Sluggish Cognitive Tempo: A Possible Fourth Category

Some researchers have identified a pattern of symptoms that overlaps with inattentive ADHD but appears to be distinct from it. Called sluggish cognitive tempo (SCT), it’s characterized by excessive daydreaming, mental fogginess, slow processing, low energy, difficulty staying alert in boring situations, and feeling “spacey.” Where inattentive ADHD is more about distractibility, SCT centers on underarousal, a brain that has trouble getting going rather than one that can’t stop jumping between things.

Studies using both clinical ratings and neuropsychological testing have found that people with ADHD plus SCT symptoms show a distinct cognitive profile: slower response times, more difficulty under heavy mental loads, and greater overall impairment than people with ADHD alone, even after accounting for ADHD severity. In other words, the added impairment from SCT isn’t just “worse ADHD.” It appears to involve different cognitive difficulties, particularly with processing speed and managing complex tasks.

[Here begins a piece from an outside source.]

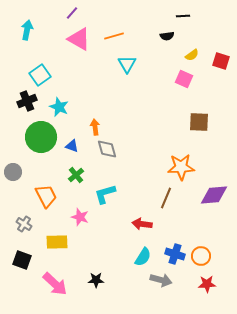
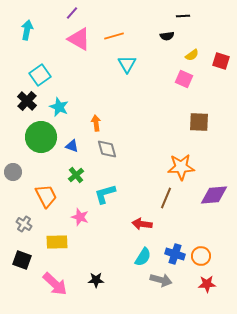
black cross: rotated 24 degrees counterclockwise
orange arrow: moved 1 px right, 4 px up
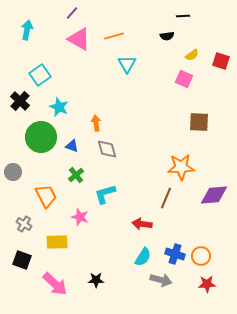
black cross: moved 7 px left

SCT is not currently recognized as an official ADHD presentation or a separate diagnosis in the DSM-5-TR. It remains a research concept, though the accumulating evidence suggests it may eventually be classified on its own. For now, people whose symptoms align more with SCT than classic inattention are typically diagnosed under the inattentive presentation.

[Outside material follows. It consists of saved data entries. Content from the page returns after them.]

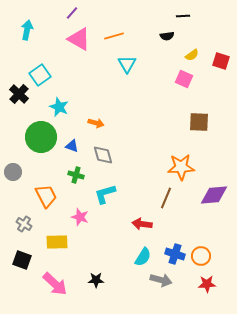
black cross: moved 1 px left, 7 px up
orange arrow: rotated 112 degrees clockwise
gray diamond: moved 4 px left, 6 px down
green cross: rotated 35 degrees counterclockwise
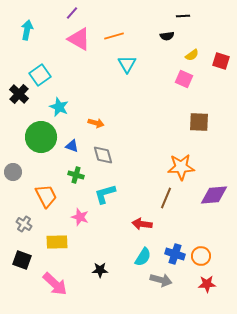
black star: moved 4 px right, 10 px up
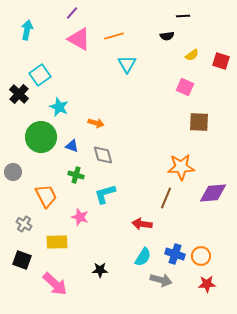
pink square: moved 1 px right, 8 px down
purple diamond: moved 1 px left, 2 px up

Your Presentation Can Change Over Time

One of the most important things to understand about ADHD presentations is that they aren’t permanent labels. A child diagnosed with the combined presentation might lose much of their visible hyperactivity by adulthood but retain significant inattentive symptoms, shifting them into the predominantly inattentive category. Life changes like a new job, parenthood, or the loss of external structure can also make previously manageable symptoms more apparent, sometimes changing which presentation best fits.

This is part of why the DSM moved away from calling them “types.” Your ADHD presentation describes how the condition is showing up right now, not a fixed identity. If you were diagnosed years ago, the label you were given then may no longer match your current experience, and that’s worth discussing at a follow-up evaluation.